Kaum weniger leidenschaftlich formuliert das der ukrainische Historiker und Präsidentenberater Wasil Pawlow, der Putin vorwirft, das historische Gedächtnis der Ukraine zerstören zu wollen. Derzeit, so sagt er, werde nicht nur um Mauern gekämpft, sondern »um Identität, um historische Erinnerung, um die äußeren Symbole, mit der die Welt die Ukraine identifiziert«. Alles, was Putin tut, ziele darauf ab, »den Menschen die Erinnerung zu nehmen«.

Vielleicht ist es genau das, was uns Beobachter an diesem Kriegsgeschehen so überrascht, dass wir nicht nur die schweigende Zerstörung erleben und den fernen Tod unschuldiger Menschen, wie im Fall Grosnys oder Aleppos; sondern dass wir diesmal der Selbsterklärung eines bedrohten Volkes zuhören müssen, die durch ihr Medium, durch ihren Präsidenten fast täglich und immer eindringlicher zu uns spricht. Dass ist der große Unterschied dieses medial gewordenen Krieges, dass seine wahre historische Bedeutung nicht mehr allein im »Blick der Außenstehenden« entsteht, wie es einst Kant für die Französische Revolution geschrieben hat; sondern das blinde Geschehen zu seiner eigenen, symbolischen Repräsentation findet, so Boris Buden. Die Opfer blicken zurück, sprechen für sich und haben das Urteil über ihr Schicksal selbst gefällt. Vielleicht war das peinliche Schweigen des Deutschen Bundestags nach der Rede des ukrainischen Präsidenten Wolodymyr Selenskyj auch das insgeheime Eingeständnis, dass sich die alten Blickrichtungen dramatisch vertauscht haben.

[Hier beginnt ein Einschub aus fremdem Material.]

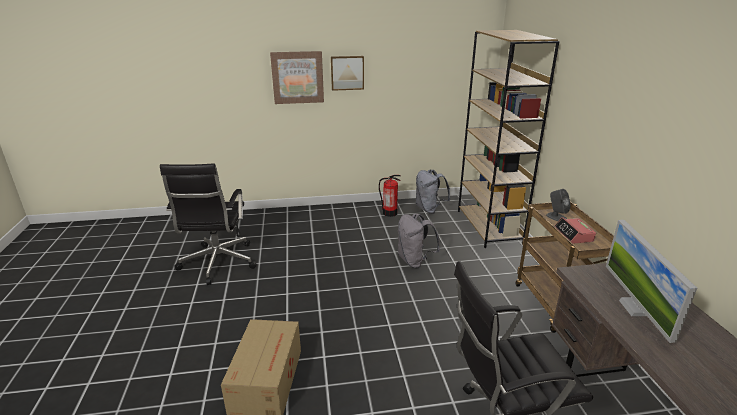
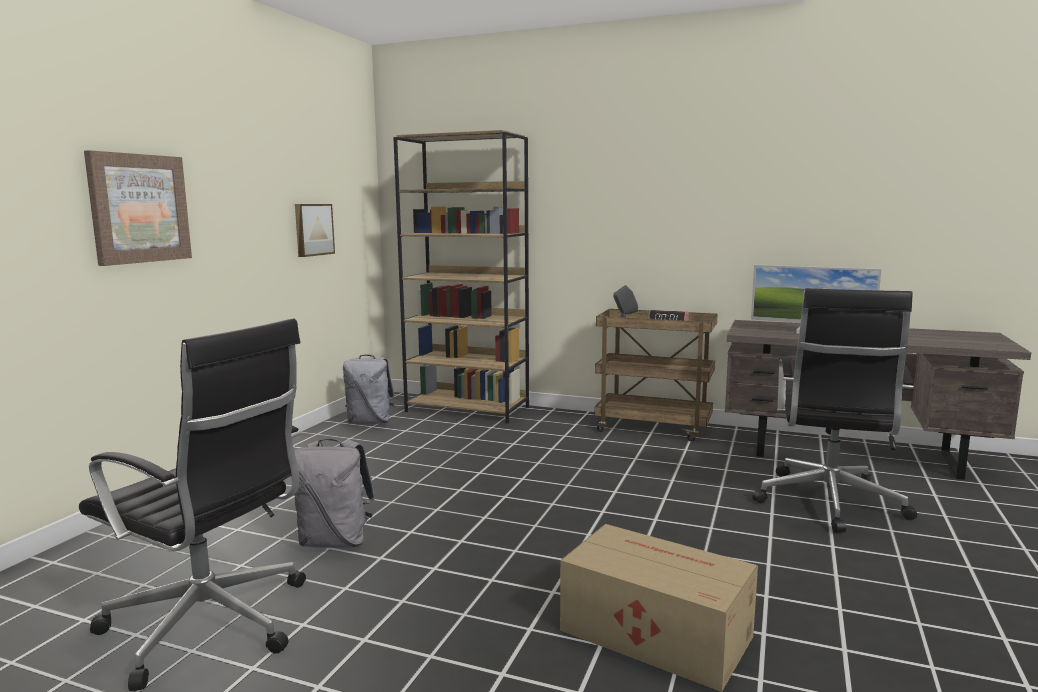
camera: 60 degrees left, 15 degrees down
(347, 72) = (218, 201): picture -> picture (313, 229)
(389, 213) = (331, 444): fire extinguisher -> none
(414, 261) = (481, 462): grey backpack -> grey backpack (335, 542)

Wir westlichen Bürger werden es lernen müssen. Es kommen jetzt keine versprengten Menschen zu uns mit »Myriaden wirrer Erinnerungen und aufgezwungener Geschichten«, so Bogdanović. Es kommt der beweglichste Teil dieser erwachten Nation und er wird sich in einer selbstbewussten Diaspora wiederfinden. Es wird dafür Räume brauchen und geeignete Medien. Und es wird der Wunsch an uns herangetragen werden, in der neuen Heimat ankommen zu können, ohne die eigene dabei zu verlieren. Und wir? Wir werden wohl wieder lernen müssen, was es heißt, am eigenen Schicksal zu hängen.

Aber was für diese jungen Ukra­iner gilt, gilt für die aus Putins Russland Flüchtenden nicht minder. Von der Öffentlichkeit fast unbemerkt, wächst der Strom derer, die ihr Land jetzt verlassen. Auch sie haben, wie Gerd ­Koenen so eindringlich schreibt, »eine Entscheidung getroffen, deren existenzielle Schwere wir uns kaum vorstellen können«. Koenen nennt auch das eine »zivilisatorische Katastrophe«, die an die »lange Geschichte einer immer neuen, gewaltsamen Verstümmelung der eigenen reichen humanen Potenziale Russlands anschließt«. Auf die erste und die zweite russische Emigration folgt jetzt die dritte. Die russische Geschichte beginnt im alten Elend wieder von vorn. Auch das müssen wir erst noch lernen.

Dieser Text ist zuerst erschienen in Politik & Kultur 04/2022.